The last intermediate thing this tutorial page will teach you is about multipitch voicebanks. Multipitch voicebanks are voicebanks recorded at separate pitches that extend the singing range of the UTAU voicebank. A common amount of pitches in a multipitch voicebank is tripitch, which are three recorded pitches.
For each recorded pitch, treat it as a separate voicebank. Each pitch needs an oto.ini, but you only need one character.txt and readme.txt. You can store these one-time-needed files at the top level of your UTAU’s folder. Then, make one folder for each pitch and place those recordings and the oto.ini inside the folder. For example, if you have a voicebank with pitches A3, E4, and A4, the file hierarchy would look like this:
You can also place one pitch outside of a folder (so the .wav files are at the top-level) and make the other pitches as folders. If you do this, you should make the lowest pitch the “outside” pitch.
A multipitch voicebank folder showing all of the pitches in folders.
This is what Hakuappoid's multipitch VCV folder structure looks like. The lowest pitch is not contained in a folder.

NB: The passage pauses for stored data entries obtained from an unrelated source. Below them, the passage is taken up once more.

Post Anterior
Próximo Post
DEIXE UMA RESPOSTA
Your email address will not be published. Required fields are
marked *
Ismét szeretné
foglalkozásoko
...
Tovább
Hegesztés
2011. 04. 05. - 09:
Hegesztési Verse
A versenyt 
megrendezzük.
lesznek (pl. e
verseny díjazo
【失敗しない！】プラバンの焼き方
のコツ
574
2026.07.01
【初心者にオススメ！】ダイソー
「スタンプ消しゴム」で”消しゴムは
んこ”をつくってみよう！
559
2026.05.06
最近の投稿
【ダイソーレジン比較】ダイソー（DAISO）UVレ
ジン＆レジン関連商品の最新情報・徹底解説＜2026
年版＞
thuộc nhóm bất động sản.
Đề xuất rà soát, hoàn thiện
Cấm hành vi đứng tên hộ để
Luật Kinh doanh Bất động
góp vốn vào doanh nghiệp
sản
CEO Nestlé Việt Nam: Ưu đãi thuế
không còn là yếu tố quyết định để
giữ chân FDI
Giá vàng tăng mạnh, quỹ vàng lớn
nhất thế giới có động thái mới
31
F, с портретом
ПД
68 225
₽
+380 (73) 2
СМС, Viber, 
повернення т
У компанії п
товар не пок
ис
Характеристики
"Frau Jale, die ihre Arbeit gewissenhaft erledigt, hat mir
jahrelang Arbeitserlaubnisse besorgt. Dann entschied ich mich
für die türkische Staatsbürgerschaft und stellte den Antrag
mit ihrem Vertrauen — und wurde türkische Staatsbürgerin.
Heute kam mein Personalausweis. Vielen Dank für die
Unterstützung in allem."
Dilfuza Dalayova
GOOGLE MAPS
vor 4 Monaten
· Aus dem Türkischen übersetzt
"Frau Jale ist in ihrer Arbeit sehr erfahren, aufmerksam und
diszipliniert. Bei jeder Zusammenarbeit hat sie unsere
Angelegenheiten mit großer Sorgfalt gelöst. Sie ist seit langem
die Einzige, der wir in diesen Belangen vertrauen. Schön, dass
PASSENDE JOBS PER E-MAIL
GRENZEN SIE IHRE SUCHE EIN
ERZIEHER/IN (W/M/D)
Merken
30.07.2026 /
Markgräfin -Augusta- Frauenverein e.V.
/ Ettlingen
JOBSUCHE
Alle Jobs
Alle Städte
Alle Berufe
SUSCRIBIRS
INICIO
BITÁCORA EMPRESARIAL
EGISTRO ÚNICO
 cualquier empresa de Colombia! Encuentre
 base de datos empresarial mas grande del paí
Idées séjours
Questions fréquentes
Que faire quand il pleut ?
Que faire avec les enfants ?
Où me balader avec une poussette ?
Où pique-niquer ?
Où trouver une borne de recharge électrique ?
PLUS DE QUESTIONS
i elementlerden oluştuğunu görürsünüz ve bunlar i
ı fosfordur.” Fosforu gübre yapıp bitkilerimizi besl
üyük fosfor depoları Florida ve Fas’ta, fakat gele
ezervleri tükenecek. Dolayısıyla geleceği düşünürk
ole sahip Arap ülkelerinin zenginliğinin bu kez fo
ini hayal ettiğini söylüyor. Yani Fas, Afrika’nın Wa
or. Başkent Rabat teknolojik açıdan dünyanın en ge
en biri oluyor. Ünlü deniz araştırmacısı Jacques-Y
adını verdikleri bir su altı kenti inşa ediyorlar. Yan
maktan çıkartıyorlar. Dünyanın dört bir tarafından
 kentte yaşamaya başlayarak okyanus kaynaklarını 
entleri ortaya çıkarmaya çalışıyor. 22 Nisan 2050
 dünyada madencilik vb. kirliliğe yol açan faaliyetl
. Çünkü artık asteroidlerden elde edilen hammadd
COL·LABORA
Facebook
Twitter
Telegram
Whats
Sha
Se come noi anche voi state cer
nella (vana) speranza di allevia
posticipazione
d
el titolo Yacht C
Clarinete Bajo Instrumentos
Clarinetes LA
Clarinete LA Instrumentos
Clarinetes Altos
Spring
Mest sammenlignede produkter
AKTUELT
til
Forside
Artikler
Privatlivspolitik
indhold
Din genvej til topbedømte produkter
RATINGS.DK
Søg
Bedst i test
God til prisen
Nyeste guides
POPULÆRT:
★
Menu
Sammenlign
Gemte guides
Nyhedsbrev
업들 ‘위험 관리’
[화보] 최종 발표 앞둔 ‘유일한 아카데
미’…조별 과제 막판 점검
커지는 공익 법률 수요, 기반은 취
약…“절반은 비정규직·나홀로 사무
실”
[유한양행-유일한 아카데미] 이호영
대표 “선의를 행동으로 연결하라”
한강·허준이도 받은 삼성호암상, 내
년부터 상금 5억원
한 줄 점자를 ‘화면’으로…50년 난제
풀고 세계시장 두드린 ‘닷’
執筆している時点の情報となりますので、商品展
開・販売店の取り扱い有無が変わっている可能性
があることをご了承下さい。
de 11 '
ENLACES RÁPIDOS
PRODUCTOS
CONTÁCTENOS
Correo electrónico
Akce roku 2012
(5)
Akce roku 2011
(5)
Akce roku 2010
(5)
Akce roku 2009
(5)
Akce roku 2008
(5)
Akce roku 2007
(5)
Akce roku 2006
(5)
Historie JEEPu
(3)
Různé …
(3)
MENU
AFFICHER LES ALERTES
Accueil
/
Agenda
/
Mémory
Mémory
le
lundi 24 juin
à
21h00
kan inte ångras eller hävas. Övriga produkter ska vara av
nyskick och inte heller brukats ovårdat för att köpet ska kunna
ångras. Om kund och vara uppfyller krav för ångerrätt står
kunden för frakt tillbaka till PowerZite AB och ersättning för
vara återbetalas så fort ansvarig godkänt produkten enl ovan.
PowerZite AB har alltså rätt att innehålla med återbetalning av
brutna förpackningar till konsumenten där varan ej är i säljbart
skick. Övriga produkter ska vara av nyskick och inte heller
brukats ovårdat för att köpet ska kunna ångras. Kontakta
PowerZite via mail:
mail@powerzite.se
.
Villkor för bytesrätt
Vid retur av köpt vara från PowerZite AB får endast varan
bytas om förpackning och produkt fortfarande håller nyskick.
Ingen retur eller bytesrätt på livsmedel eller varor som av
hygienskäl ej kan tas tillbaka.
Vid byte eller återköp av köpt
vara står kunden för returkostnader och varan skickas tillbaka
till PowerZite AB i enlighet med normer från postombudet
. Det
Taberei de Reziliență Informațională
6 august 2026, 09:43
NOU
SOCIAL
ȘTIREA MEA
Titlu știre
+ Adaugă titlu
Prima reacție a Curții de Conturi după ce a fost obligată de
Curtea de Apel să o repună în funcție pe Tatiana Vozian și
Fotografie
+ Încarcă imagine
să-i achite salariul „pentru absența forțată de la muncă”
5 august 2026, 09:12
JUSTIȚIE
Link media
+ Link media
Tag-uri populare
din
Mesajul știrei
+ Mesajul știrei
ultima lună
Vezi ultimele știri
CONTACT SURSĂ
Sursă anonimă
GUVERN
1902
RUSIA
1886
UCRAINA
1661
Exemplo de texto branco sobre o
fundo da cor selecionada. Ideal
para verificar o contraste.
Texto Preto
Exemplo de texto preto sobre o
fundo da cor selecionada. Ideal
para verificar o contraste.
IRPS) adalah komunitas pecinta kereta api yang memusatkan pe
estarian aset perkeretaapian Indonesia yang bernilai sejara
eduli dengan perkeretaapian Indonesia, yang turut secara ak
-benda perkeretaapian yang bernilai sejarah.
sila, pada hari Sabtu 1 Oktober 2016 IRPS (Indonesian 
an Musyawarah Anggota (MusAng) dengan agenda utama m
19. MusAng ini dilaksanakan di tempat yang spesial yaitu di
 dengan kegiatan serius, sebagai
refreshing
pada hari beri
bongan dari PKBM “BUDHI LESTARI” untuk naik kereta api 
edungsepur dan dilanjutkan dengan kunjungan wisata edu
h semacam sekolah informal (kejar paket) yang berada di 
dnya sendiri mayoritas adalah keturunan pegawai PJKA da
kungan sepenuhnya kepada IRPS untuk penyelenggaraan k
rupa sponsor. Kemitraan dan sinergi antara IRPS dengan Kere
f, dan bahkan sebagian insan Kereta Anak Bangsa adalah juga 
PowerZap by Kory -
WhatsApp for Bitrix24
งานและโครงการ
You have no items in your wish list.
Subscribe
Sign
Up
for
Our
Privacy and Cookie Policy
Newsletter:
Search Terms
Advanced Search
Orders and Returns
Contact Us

Now we have to do a couple steps to configure your bank to play the multiple pitches.
The first step is to configure the aliases for each bank. What are aliases? They’re alternate names for each note. This is how we get multipitch banks to work.
Open the oto.ini for each folder-contained pitch in a text editor or Notepad. Write in the name of the recording plus the pitch in the first space after the equals sign. For example, if your folder is an F3 pitch and you have a roumaji cv voicebank, you would write aF3, baF3, beF3, in each space and so on.
Now, to configure these pitches in UTAU, we need to open UTAU with administrator permission granted. Otherwise, you won’t be able to configure the multipitch through this method.
Open UTAU, load your multipitch voicebank, and go to Tools > Edit prefix.map. You are going to choose the pitches that you want each recorded pitch to play on. You can shift-click and choose multiple notes to set the pitch to play on.